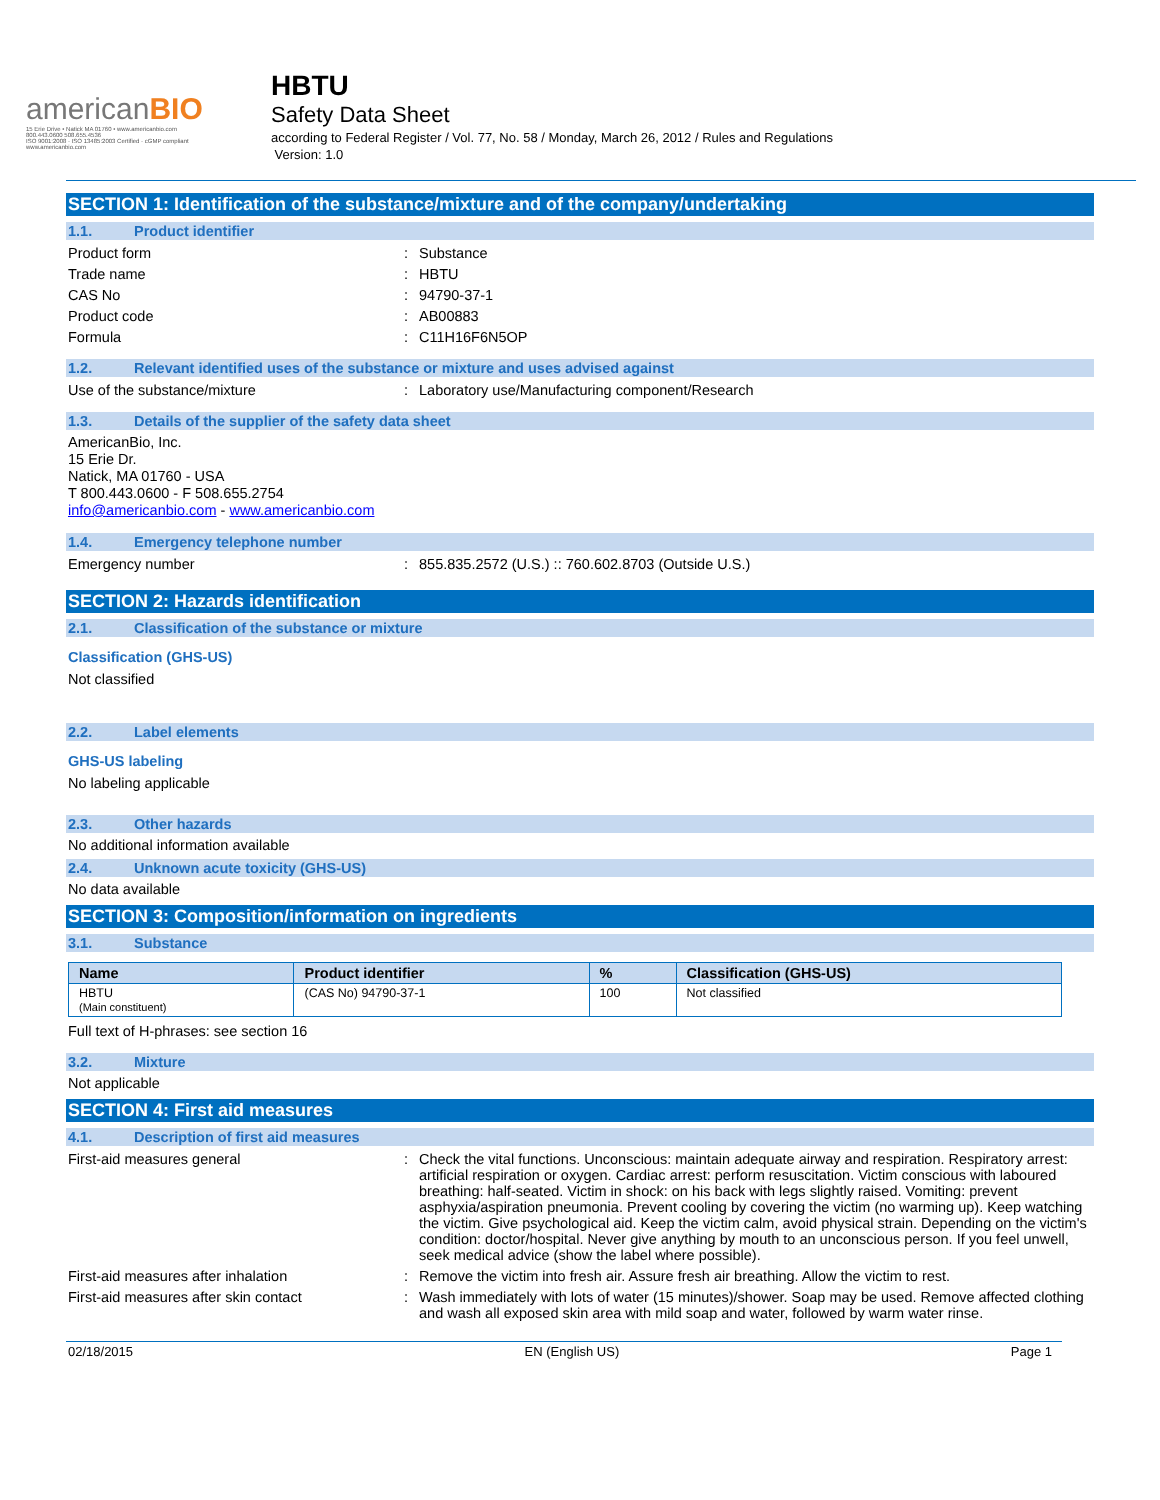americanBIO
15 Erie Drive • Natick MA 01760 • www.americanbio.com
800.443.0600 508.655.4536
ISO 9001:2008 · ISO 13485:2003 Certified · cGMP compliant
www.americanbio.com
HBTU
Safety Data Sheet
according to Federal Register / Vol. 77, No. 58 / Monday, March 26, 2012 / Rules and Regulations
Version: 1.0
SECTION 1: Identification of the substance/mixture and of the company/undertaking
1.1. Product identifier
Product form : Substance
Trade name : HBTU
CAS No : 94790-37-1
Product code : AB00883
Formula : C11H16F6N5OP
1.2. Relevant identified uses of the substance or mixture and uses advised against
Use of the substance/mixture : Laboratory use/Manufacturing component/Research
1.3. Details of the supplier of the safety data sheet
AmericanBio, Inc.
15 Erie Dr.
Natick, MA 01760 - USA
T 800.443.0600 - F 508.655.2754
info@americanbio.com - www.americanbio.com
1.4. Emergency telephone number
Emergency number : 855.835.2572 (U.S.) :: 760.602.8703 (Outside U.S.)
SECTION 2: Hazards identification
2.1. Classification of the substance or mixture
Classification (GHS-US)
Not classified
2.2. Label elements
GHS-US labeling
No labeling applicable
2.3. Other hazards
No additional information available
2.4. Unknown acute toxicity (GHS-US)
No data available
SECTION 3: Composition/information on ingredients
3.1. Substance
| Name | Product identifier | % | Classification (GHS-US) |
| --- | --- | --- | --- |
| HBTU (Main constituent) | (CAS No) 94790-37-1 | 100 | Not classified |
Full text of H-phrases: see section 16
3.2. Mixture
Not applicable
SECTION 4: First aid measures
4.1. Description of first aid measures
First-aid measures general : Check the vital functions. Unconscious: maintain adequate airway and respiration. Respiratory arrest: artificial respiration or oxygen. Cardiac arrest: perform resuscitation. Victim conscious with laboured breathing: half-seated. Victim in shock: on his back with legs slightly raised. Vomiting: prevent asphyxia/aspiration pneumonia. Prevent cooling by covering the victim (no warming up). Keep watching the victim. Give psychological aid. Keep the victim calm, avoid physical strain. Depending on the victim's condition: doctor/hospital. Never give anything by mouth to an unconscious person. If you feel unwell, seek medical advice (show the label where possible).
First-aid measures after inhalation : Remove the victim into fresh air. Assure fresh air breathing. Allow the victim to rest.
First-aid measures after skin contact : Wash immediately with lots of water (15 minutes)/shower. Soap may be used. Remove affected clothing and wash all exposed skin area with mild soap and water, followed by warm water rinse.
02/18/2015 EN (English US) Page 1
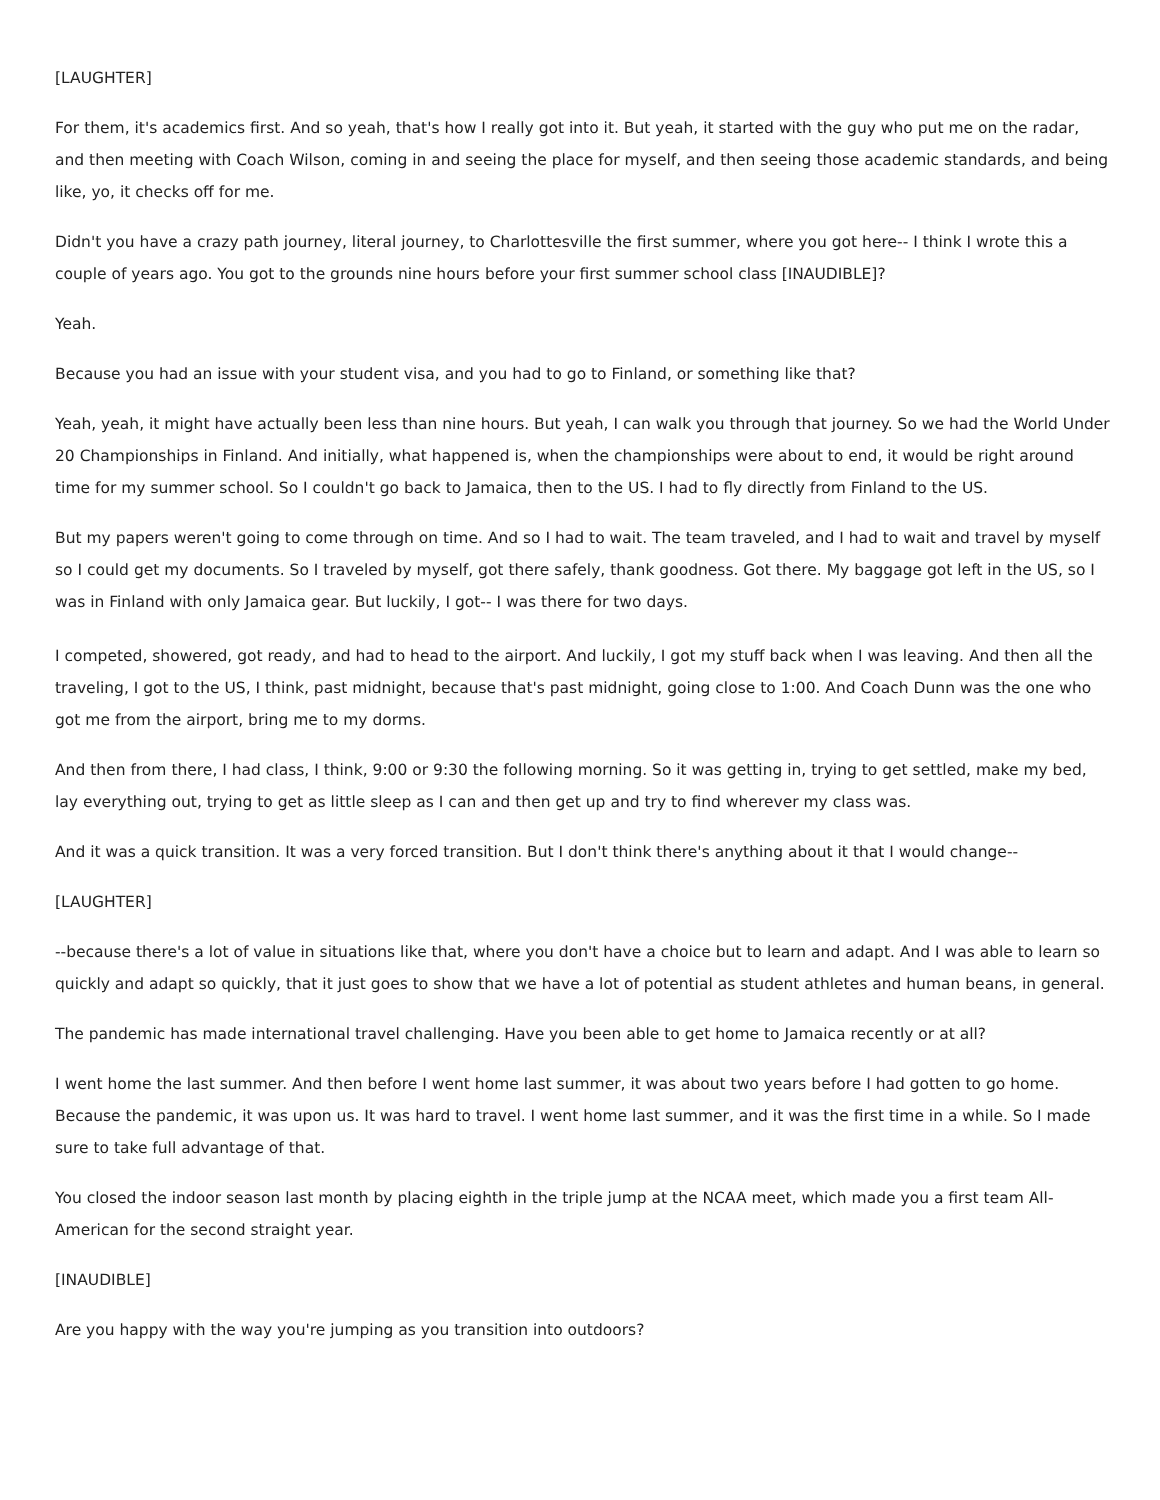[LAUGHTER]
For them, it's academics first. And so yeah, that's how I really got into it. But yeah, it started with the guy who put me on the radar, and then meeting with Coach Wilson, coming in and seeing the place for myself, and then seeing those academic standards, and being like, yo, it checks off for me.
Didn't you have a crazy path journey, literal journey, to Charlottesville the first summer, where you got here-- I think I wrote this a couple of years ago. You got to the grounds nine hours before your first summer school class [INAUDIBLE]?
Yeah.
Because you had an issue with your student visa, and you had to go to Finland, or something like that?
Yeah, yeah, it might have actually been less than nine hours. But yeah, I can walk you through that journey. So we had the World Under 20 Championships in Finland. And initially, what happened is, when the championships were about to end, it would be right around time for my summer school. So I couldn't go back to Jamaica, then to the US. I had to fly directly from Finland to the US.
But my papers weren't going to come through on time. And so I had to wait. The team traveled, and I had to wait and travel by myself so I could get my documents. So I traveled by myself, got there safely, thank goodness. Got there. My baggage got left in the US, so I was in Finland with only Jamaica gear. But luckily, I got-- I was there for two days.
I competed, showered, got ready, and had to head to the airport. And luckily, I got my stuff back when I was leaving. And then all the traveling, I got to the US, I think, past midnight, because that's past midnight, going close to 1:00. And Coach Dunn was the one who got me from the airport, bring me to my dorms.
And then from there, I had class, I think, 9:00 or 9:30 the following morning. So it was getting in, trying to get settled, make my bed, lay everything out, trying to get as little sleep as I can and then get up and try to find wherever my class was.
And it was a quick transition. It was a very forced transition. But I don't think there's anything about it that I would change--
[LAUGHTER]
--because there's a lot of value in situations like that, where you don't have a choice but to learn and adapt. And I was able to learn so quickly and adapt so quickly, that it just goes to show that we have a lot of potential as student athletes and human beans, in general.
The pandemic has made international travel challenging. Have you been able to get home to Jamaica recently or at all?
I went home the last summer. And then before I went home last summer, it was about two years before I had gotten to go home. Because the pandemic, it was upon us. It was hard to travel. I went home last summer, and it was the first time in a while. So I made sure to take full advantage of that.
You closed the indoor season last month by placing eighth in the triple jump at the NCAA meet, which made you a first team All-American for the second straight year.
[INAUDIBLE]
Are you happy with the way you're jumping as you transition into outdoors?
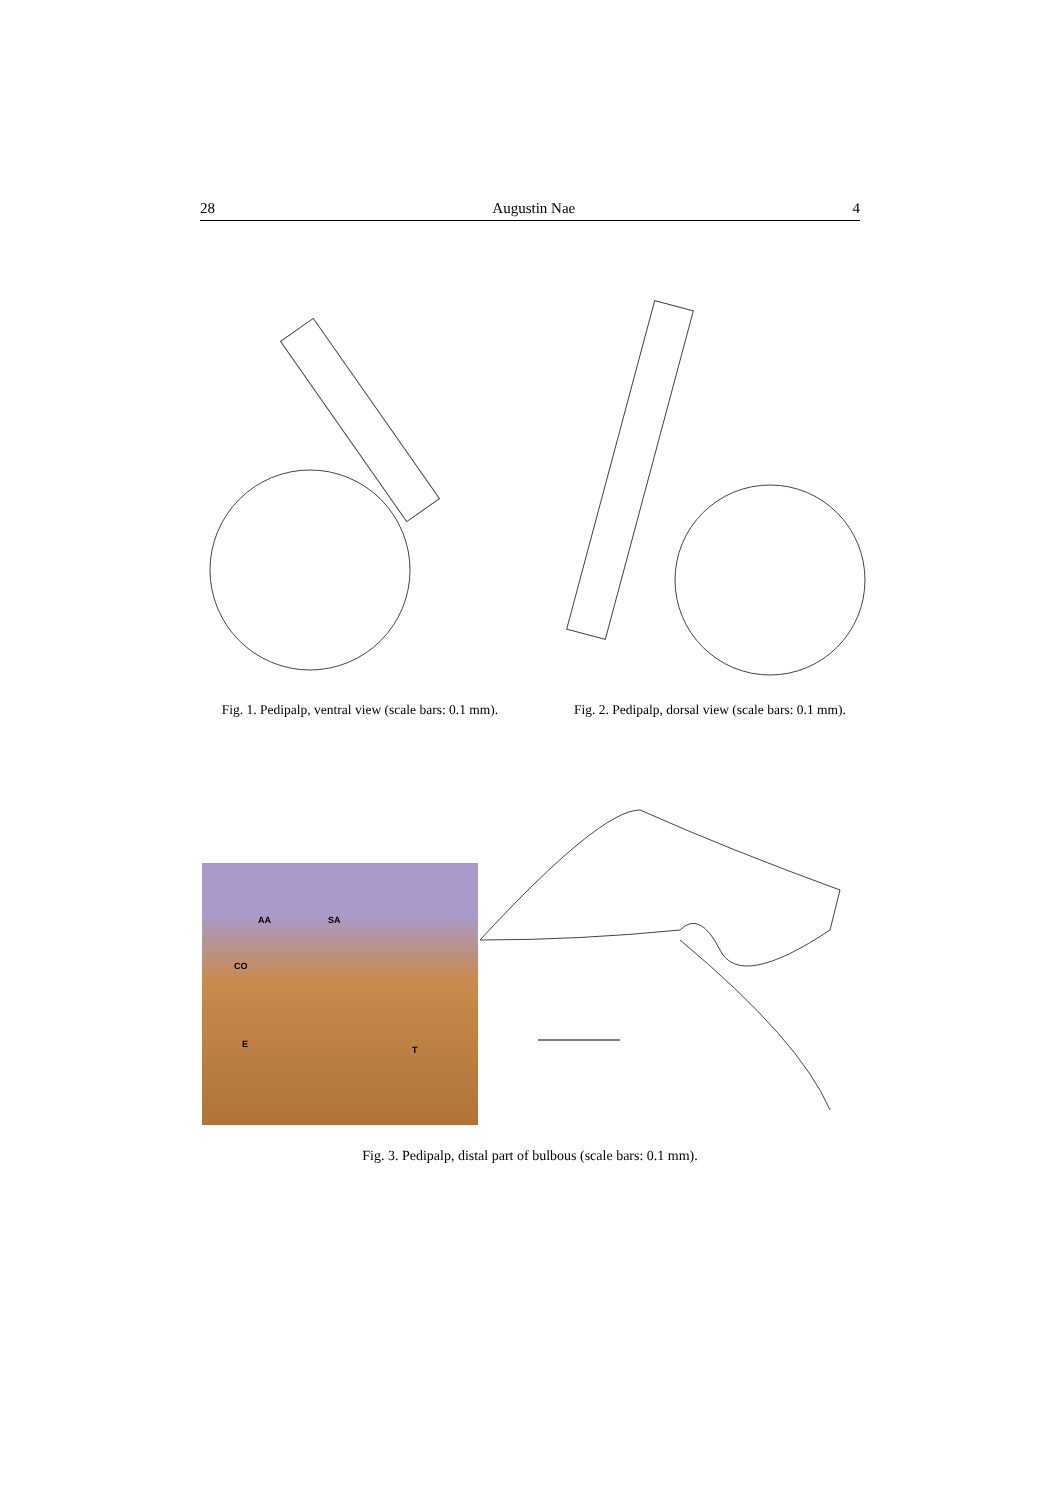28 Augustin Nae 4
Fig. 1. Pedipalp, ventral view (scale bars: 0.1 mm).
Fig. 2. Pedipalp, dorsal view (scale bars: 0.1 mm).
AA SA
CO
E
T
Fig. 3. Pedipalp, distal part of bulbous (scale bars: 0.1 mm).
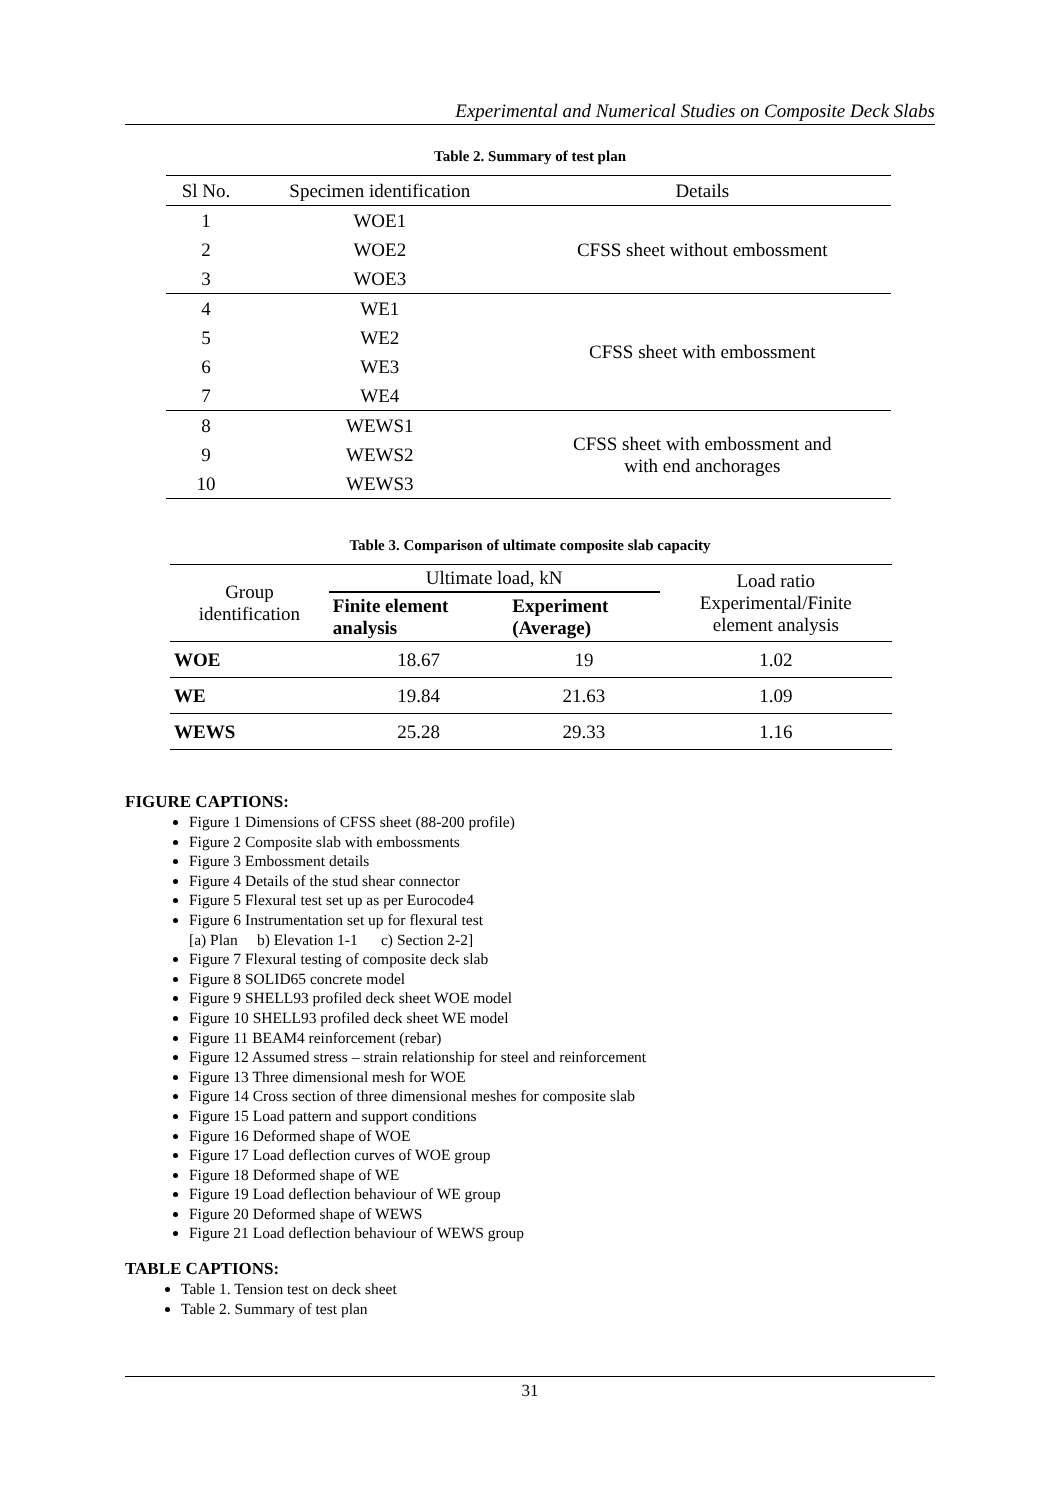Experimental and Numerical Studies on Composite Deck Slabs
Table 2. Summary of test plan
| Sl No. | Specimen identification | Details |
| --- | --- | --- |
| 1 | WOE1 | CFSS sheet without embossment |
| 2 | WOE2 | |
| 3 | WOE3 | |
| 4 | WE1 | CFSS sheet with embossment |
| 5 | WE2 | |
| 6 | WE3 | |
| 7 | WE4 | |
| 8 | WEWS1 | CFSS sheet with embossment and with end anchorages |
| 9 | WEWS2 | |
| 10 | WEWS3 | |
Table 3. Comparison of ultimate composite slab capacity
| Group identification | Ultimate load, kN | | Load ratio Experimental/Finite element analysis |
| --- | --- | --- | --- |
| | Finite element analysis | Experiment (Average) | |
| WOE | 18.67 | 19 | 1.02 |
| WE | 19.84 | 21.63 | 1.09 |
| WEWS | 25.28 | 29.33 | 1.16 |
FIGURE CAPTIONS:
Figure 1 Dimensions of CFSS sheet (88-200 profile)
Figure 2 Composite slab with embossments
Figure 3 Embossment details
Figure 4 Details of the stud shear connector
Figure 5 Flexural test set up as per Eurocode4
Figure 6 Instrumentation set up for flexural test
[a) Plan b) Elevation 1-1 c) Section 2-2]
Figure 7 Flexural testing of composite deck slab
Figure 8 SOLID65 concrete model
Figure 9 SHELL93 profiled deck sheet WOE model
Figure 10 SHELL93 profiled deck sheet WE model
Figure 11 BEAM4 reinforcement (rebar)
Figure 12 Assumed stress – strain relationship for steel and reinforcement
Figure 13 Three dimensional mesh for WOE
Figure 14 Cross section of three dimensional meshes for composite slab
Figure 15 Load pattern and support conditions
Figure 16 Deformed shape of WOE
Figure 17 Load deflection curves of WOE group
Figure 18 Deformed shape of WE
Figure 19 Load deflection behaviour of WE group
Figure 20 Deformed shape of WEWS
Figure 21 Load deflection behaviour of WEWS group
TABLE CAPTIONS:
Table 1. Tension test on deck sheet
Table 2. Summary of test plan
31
* * *
YOUR GOAL:
From the listing above, repeat exactly the lines starting at the line that includes "AmericanBio, Inc." and ending at the line that includes "4.1. Description of first aid measures", with nothing outside that span.

FINAL ANSWER:
AmericanBio, Inc.
15 Erie Dr.
Natick, MA 01760 - USA
T 800.443.0600 - F 508.655.2754
info@americanbio.com - www.americanbio.com
1.4. Emergency telephone number
Emergency number : 855.835.2572 (U.S.) :: 760.602.8703 (Outside U.S.)
SECTION 2: Hazards identification
2.1. Classification of the substance or mixture
Classification (GHS-US)
Not classified
2.2. Label elements
GHS-US labeling
No labeling applicable
2.3. Other hazards
No additional information available
2.4. Unknown acute toxicity (GHS-US)
No data available
SECTION 3: Composition/information on ingredients
3.1. Substance
| Name | Product identifier | % | Classification (GHS-US) |
| --- | --- | --- | --- |
| HBTU (Main constituent) | (CAS No) 94790-37-1 | 100 | Not classified |
Full text of H-phrases: see section 16
3.2. Mixture
Not applicable
SECTION 4: First aid measures
4.1. Description of first aid measures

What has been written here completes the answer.